**Dataset records:**

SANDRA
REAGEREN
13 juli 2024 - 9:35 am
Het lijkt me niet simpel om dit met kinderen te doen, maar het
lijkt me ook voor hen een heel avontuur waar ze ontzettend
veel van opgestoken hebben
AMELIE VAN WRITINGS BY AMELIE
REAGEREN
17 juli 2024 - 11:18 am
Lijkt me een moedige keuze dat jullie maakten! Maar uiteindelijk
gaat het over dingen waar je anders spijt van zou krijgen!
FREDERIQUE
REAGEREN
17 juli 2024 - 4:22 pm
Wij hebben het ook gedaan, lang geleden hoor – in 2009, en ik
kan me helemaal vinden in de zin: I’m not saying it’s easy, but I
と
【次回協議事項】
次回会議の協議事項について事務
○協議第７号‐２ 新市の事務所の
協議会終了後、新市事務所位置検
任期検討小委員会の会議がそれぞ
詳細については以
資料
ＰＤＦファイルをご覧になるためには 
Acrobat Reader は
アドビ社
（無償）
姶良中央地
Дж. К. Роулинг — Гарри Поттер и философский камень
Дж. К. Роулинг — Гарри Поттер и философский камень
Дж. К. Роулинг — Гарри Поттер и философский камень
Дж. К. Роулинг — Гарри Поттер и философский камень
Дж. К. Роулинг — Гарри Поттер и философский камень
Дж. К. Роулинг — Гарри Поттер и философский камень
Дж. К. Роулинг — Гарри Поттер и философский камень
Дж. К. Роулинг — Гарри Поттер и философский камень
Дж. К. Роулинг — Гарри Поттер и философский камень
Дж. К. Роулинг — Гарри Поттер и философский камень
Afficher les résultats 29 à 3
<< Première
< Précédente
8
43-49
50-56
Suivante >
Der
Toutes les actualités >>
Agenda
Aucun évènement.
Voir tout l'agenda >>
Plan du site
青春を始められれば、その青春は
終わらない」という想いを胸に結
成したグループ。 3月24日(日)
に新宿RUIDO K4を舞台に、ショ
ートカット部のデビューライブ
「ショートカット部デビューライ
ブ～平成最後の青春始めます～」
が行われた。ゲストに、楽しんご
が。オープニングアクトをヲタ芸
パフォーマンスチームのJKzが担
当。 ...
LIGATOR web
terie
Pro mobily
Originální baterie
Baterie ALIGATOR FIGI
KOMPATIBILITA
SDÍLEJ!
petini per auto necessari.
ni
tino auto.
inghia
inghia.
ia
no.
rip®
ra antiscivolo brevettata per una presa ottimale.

**Exercise requirements:**
Please write out the text of every entry above, line for line, without changing any of it.

**Solution to this task:**
SANDRA
REAGEREN
13 juli 2024 - 9:35 am
Het lijkt me niet simpel om dit met kinderen te doen, maar het
lijkt me ook voor hen een heel avontuur waar ze ontzettend
veel van opgestoken hebben
AMELIE VAN WRITINGS BY AMELIE
REAGEREN
17 juli 2024 - 11:18 am
Lijkt me een moedige keuze dat jullie maakten! Maar uiteindelijk
gaat het over dingen waar je anders spijt van zou krijgen!
FREDERIQUE
REAGEREN
17 juli 2024 - 4:22 pm
Wij hebben het ook gedaan, lang geleden hoor – in 2009, en ik
kan me helemaal vinden in de zin: I’m not saying it’s easy, but I
と
【次回協議事項】
次回会議の協議事項について事務
○協議第７号‐２ 新市の事務所の
協議会終了後、新市事務所位置検
任期検討小委員会の会議がそれぞ
詳細については以
資料
ＰＤＦファイルをご覧になるためには 
Acrobat Reader は
アドビ社
（無償）
姶良中央地
Дж. К. Роулинг — Гарри Поттер и философский камень
Дж. К. Роулинг — Гарри Поттер и философский камень
Дж. К. Роулинг — Гарри Поттер и философский камень
Дж. К. Роулинг — Гарри Поттер и философский камень
Дж. К. Роулинг — Гарри Поттер и философский камень
Дж. К. Роулинг — Гарри Поттер и философский камень
Дж. К. Роулинг — Гарри Поттер и философский камень
Дж. К. Роулинг — Гарри Поттер и философский камень
Дж. К. Роулинг — Гарри Поттер и философский камень
Дж. К. Роулинг — Гарри Поттер и философский камень
Afficher les résultats 29 à 3
<< Première
< Précédente
8
43-49
50-56
Suivante >
Der
Toutes les actualités >>
Agenda
Aucun évènement.
Voir tout l'agenda >>
Plan du site
青春を始められれば、その青春は
終わらない」という想いを胸に結
成したグループ。 3月24日(日)
に新宿RUIDO K4を舞台に、ショ
ートカット部のデビューライブ
「ショートカット部デビューライ
ブ～平成最後の青春始めます～」
が行われた。ゲストに、楽しんご
が。オープニングアクトをヲタ芸
パフォーマンスチームのJKzが担
当。 ...
LIGATOR web
terie
Pro mobily
Originální baterie
Baterie ALIGATOR FIGI
KOMPATIBILITA
SDÍLEJ!
petini per auto necessari.
ni
tino auto.
inghia
inghia.
ia
no.
rip®
ra antiscivolo brevettata per una presa ottimale.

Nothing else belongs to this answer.